[Records from a data source]
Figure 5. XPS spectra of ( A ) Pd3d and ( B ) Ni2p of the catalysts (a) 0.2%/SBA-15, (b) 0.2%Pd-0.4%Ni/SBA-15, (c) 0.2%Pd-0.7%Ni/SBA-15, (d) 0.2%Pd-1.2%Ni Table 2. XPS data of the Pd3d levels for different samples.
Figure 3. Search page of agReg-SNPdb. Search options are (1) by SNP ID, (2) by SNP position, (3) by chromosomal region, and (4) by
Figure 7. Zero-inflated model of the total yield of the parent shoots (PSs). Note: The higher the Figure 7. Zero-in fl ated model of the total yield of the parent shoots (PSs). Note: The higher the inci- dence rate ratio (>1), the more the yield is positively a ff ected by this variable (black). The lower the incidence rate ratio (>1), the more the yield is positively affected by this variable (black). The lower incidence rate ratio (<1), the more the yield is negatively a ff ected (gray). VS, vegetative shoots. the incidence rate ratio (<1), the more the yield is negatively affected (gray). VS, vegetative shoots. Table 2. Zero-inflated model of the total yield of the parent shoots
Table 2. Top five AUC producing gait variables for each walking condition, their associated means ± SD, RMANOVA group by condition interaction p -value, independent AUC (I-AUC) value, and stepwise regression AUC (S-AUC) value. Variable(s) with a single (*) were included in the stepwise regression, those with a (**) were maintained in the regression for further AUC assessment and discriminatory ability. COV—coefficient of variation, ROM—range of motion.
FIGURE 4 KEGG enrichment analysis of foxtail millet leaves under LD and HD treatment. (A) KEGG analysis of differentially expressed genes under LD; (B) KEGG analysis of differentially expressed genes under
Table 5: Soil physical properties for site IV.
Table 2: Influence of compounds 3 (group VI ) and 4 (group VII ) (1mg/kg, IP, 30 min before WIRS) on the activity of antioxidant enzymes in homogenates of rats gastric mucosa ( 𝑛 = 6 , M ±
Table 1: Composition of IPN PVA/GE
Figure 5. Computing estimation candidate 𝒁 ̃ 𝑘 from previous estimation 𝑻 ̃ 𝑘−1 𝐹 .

• _ACTIVITY_: Reproduce the records above exactly, starting with the line that contains "Table 2: Influence" and ending with the last line.

• _RESULT OF THE TASK_:
Table 2: Influence of compounds 3 (group VI ) and 4 (group VII ) (1mg/kg, IP, 30 min before WIRS) on the activity of antioxidant enzymes in homogenates of rats gastric mucosa ( 𝑛 = 6 , M ±
Table 1: Composition of IPN PVA/GE
Figure 5. Computing estimation candidate 𝒁 ̃ 𝑘 from previous estimation 𝑻 ̃ 𝑘−1 𝐹 .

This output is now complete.